これもリリスのお陰だし、今度何かお礼をしなくてはな
「リリス、今は楽しめ!せっかく海に遊びに来てるのに勿体無いだろ?な?」
「ま、魔王様がそう言うのであれば…わかりました。私全力で楽しませていただきます!」
「リリスちゃん、こっち見て!」
「なんですか?菜月さ…」
「えいっ!」
「キャッ!…菜月さん!?これは一体なんですか!?」
「氷上くんの秘技ワカメボールだよ」
姫咲さんに聞かれていた。
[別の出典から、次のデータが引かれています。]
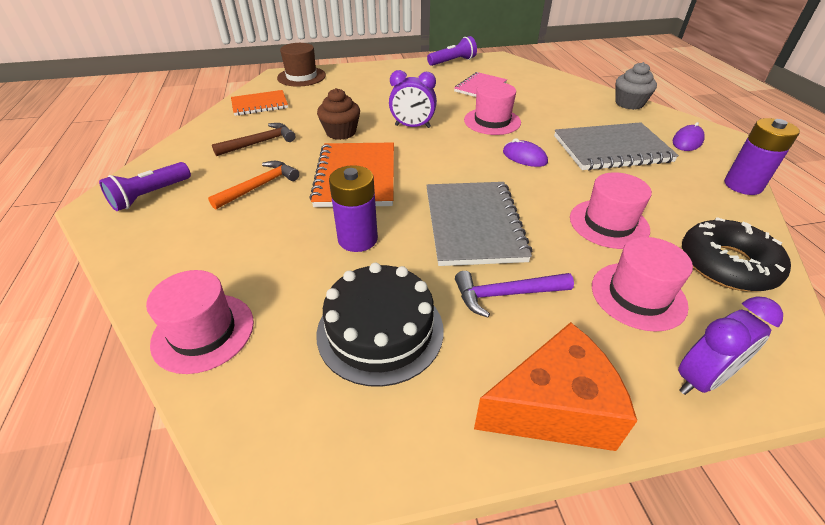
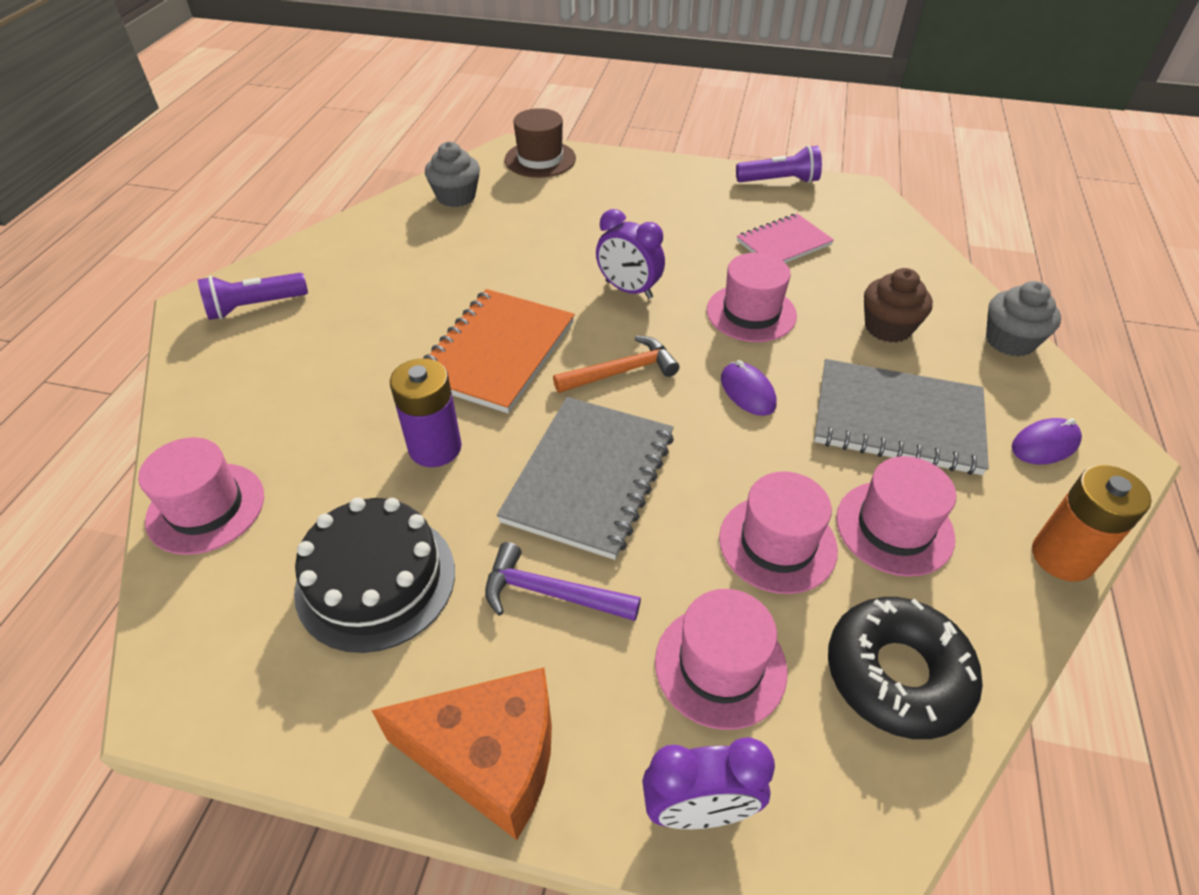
camera: 25 degrees right, 5 degrees up
orange hammer [208,161,299,210] -> orange hammer moved to [553,336,679,393]
brown hammer [212,123,295,156] -> none
orange notebook [231,90,288,116] -> grey cupcake [425,142,480,207]
brown cupcake [317,88,360,140] -> brown cupcake moved to [864,268,933,343]
purple battery [724,118,800,195] -> orange battery [1032,465,1151,582]
none -> pink hat [836,456,956,577]

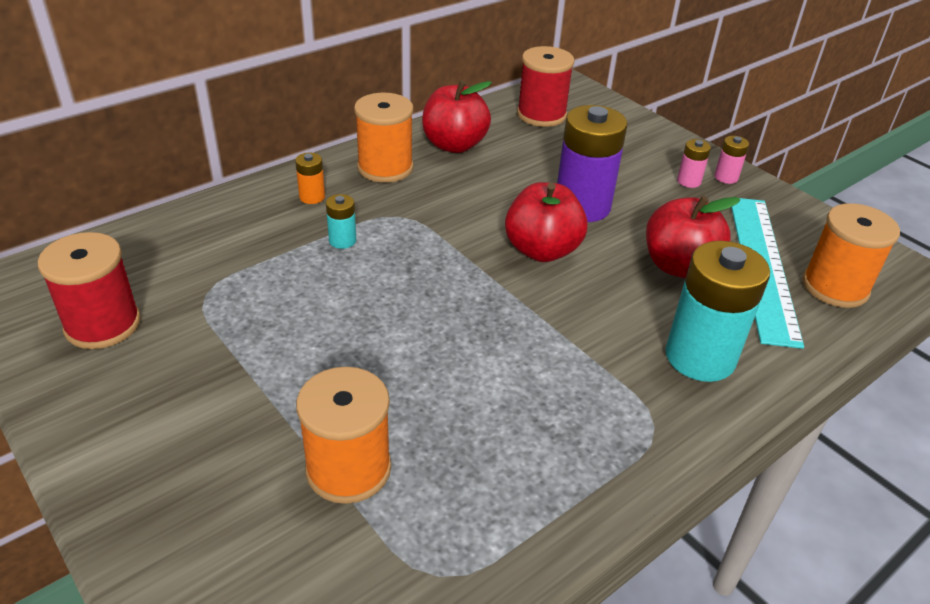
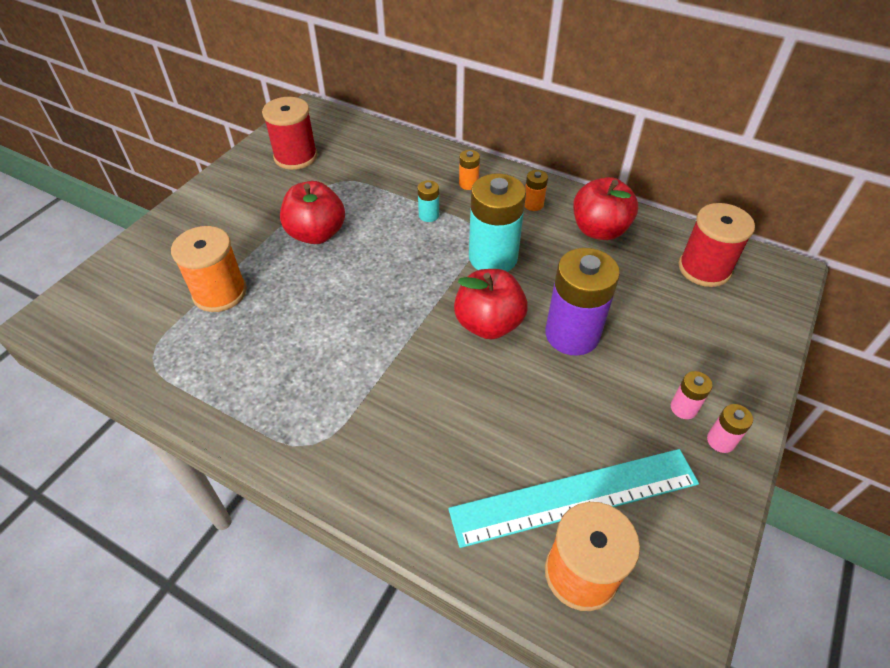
camera: 70 degrees right, 10 degrees up
orange spool [354,93,413,183] -> orange battery [524,170,548,211]
red apple [646,196,740,278] -> red apple moved to [280,181,345,244]
turquoise battery [666,241,770,382] -> turquoise battery moved to [469,173,526,272]

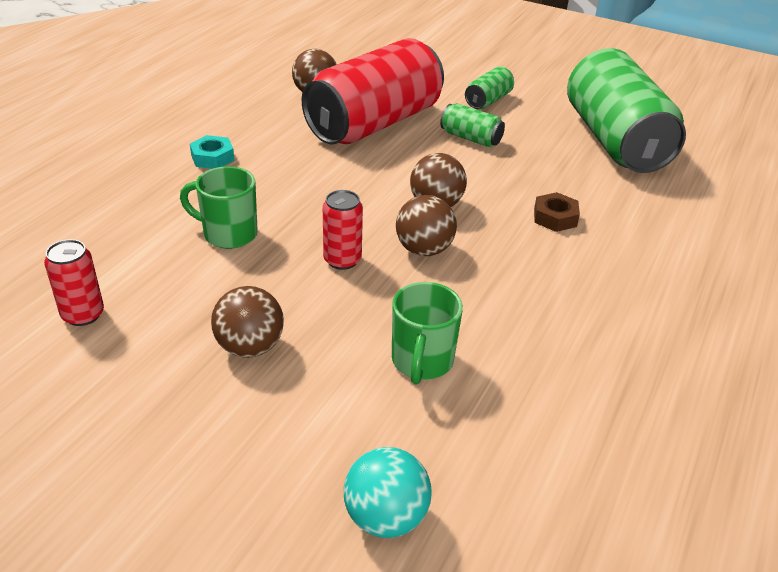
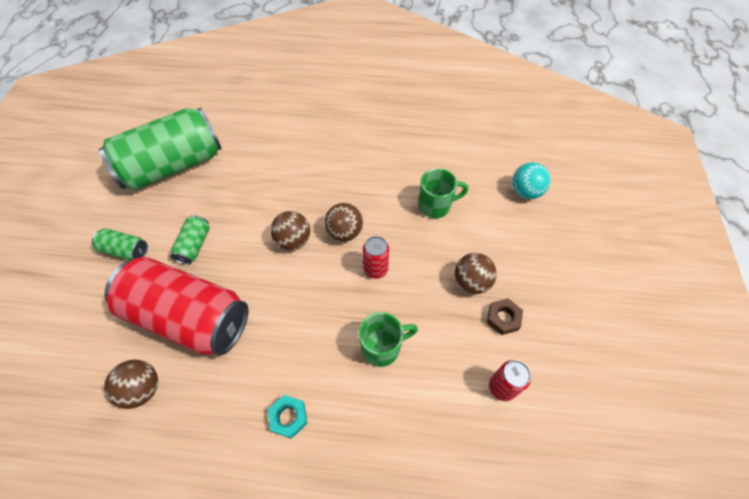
camera: 110 degrees left, 20 degrees up
green mug [180,166,258,249] -> green mug turned 105 degrees counterclockwise [359,312,418,367]
brown nut [534,192,580,232] -> brown nut moved to [487,298,523,335]

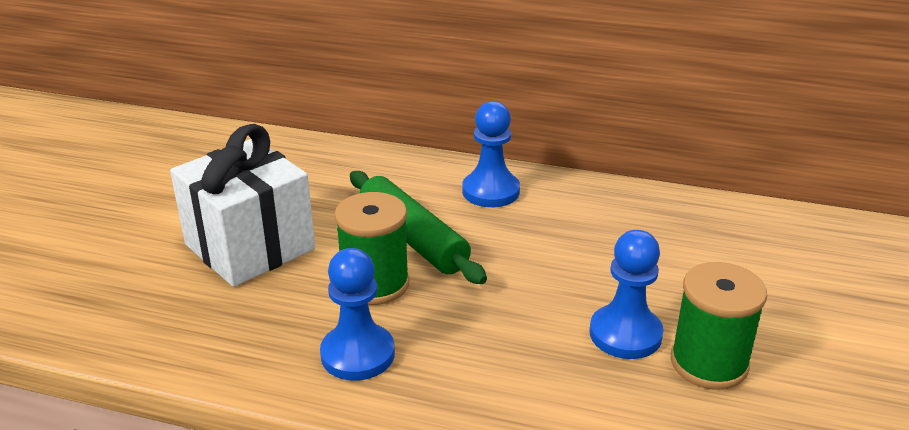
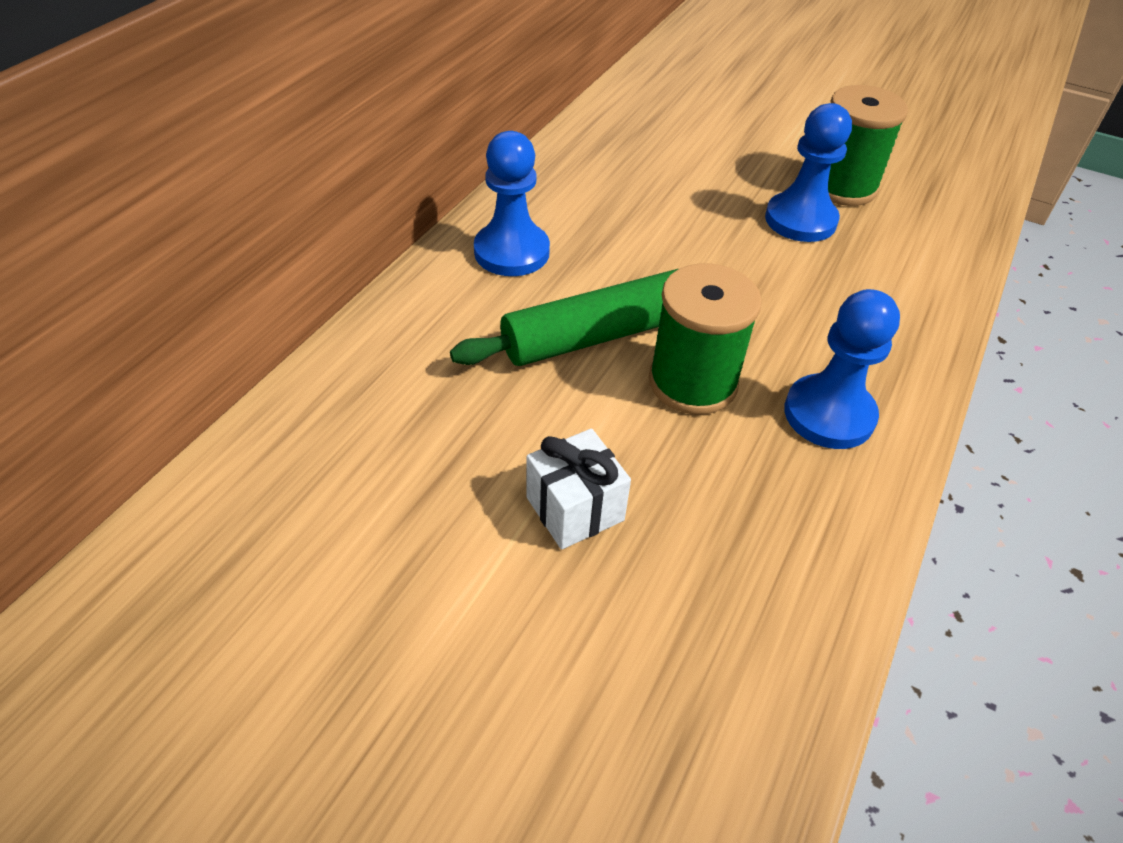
camera: 80 degrees left, 15 degrees up
white gift [170,124,315,287] -> white gift [526,428,631,549], size x0.49

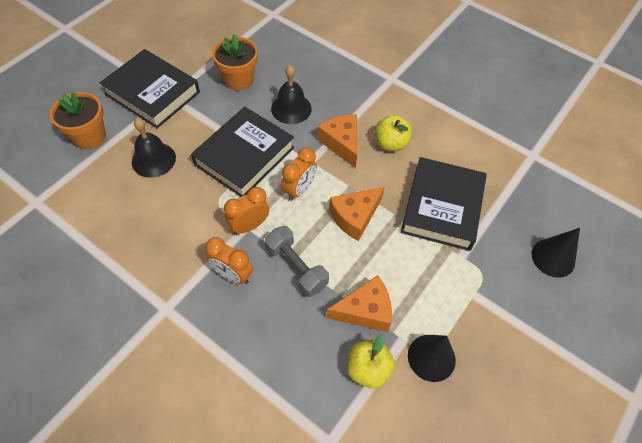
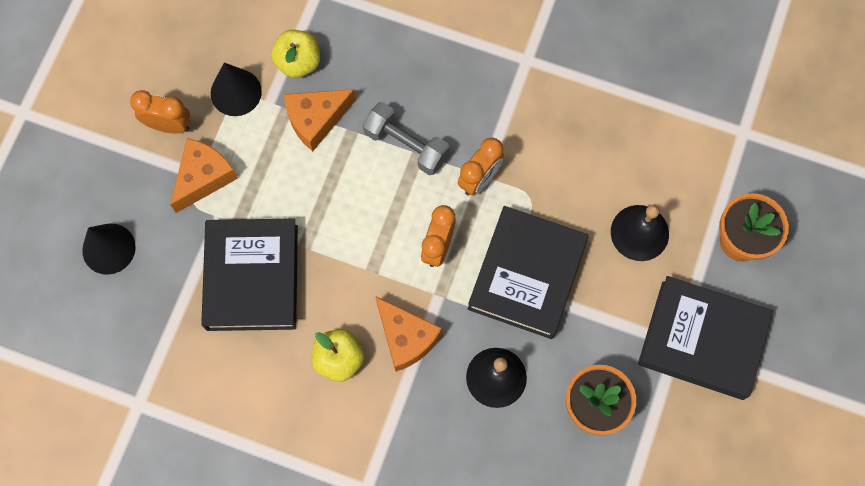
camera: 165 degrees right, 15 degrees up
orange clock [205,237,253,284] -> orange clock moved to [130,90,190,134]
orange cheese [329,187,384,241] -> orange cheese moved to [170,138,238,213]

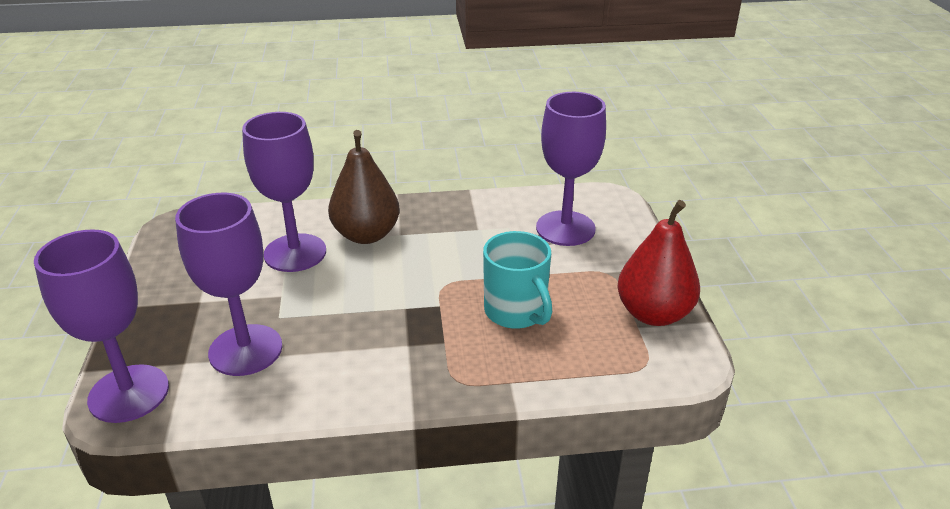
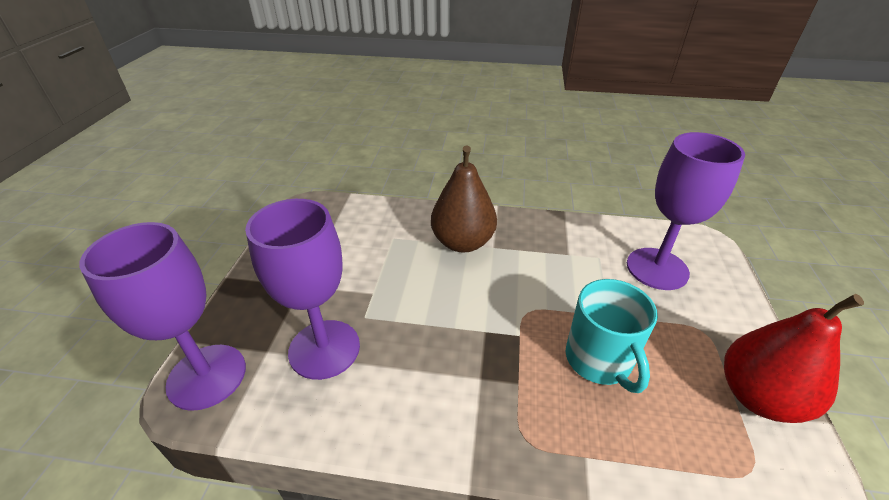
camera: 15 degrees right, 5 degrees up
purple goblet [242,112,326,272] -> none

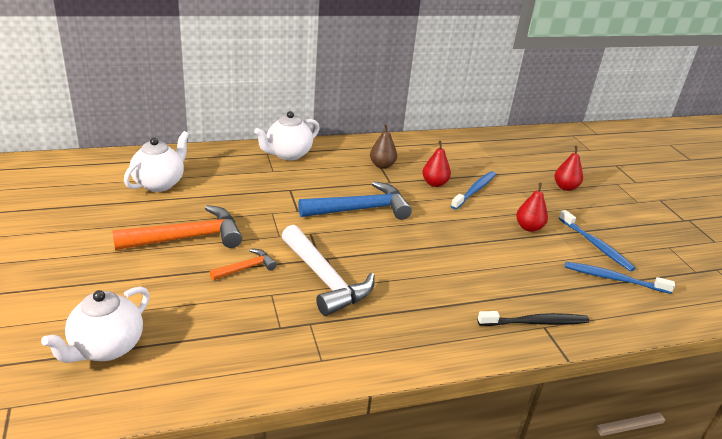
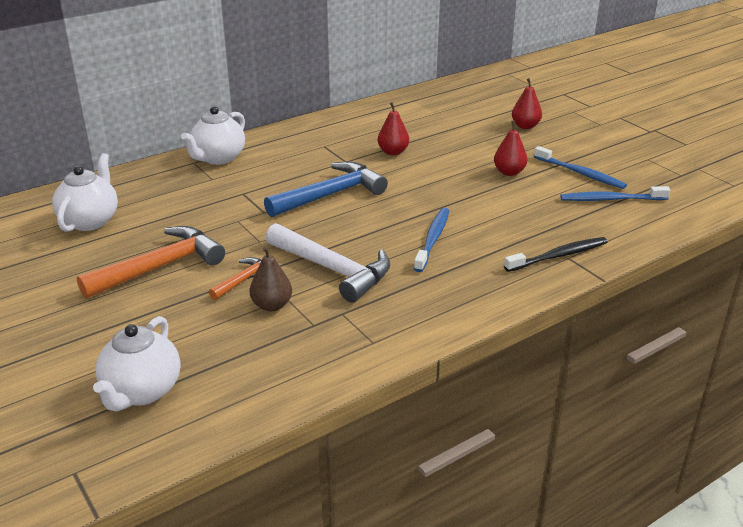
camera: 15 degrees left, 0 degrees up
brown pear [370,124,397,169] -> brown pear moved to [250,247,292,311]
blue toothbrush [451,171,496,210] -> blue toothbrush moved to [414,208,449,272]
ダサい名前を…最悪だ。
頭や肩にワカメを乗せたリリスを見て笑う。
リリスは海に潜り、体に付いたワカメを流すと、反撃と言わんばかりに海水を投げかけてきた。
「魔王様にも容赦しませんよ!えいっ!」
レヴィを除く、四人で海を満喫する。
楽しい時間が経つのはとても早かった。
気がつけば時刻はお昼過ぎ
疲れ果てた俺達は一旦レヴィの居るビーチパラソルに戻る
「ただいま、レヴィちゃん!」
元気に笑う姫咲さんに対してレヴィは何も言わない」
それでもめげない姫咲さんを俺は尊敬する。
「あ、私お弁当作ってきたんだけど、食べる?」
「まじで!?食べたい!」
姫咲さんの手作り弁当。絶対に美味しいに決まっている
カバンから取り出したお弁当は全員分あった。
「はい、これ氷上くんのね。で、これが遥ちゃんので、これがリリスちゃんの……そして、レヴィちゃんのもあるよ!」
自分の分も合わせて五人分のお弁当を作るとは、一体何時に起きたんだろう
弁当箱を開けると、これまた可愛らしいおかずだった。
定番の卵焼きにウインナーなど、どれも美味しくて涙がでそうだ。
「めちゃくちゃ美味しいよ!姫咲さん、ありがとう!」
「美味しい?ほんと!?よかったぁ〜。とても不安だったんだよ…。えへへ、こちらこそ、どういたしまして、だよ」
しかし、そんな中一人だけ。レヴィだけお弁当を食べていなかった。
それどころか開けてすらなかった。
「どうしたの?何か嫌いなもの入ってた?ごめんね?」
「………なんでボクが人間が作った物を食べなきゃいけないんだよ!こんなものいらないっ!」
そう言って弁当箱を砂浜に投げつけた
弁当箱の中身が飛び出し、散乱した。
「ちょっ!レヴィてめぇ!何してんだ!せっかく作ってくれたんだぞ!謝れ!」
「い、いいよ別に、私は気にしてないから」
「ボクに指図するな!主でもないくせに!」
初めてだった。初めて女の子を殴った。
「ふざけんなよ、レヴィ…。姫咲さんが朝早くから作ってくれた弁当を台無しにしておいて何が指図するなだ!」
「もうやめて!氷上くんもレヴィちゃんも……私ほんとに気にしてないから…お願いだからやめてよ…」
涙を浮かべる姫咲さんを見て、レヴィの胸ぐらを掴むのを止めた。
「レヴィ、後で私と話するよ。反省するまで、許さないから」
リリスも同様に怒りを露わにしていた。
「ごめんね、レヴィちゃん…。私の勝手で…」
散乱したおかずを集めながら謝る姫咲さん
そんな姫咲さんにレヴィは信じられない事を言う
「海が好きなんだよね?ボクも好きなんだ海。だからさ、あんたの作った弁当で汚れちゃったから掃除してよね」
「………」
姫咲さんは、何も言わずに海の方へ走って行ってしまった。
お弁当は散らばったまま。
その姫咲さんの目からは涙が零れていた。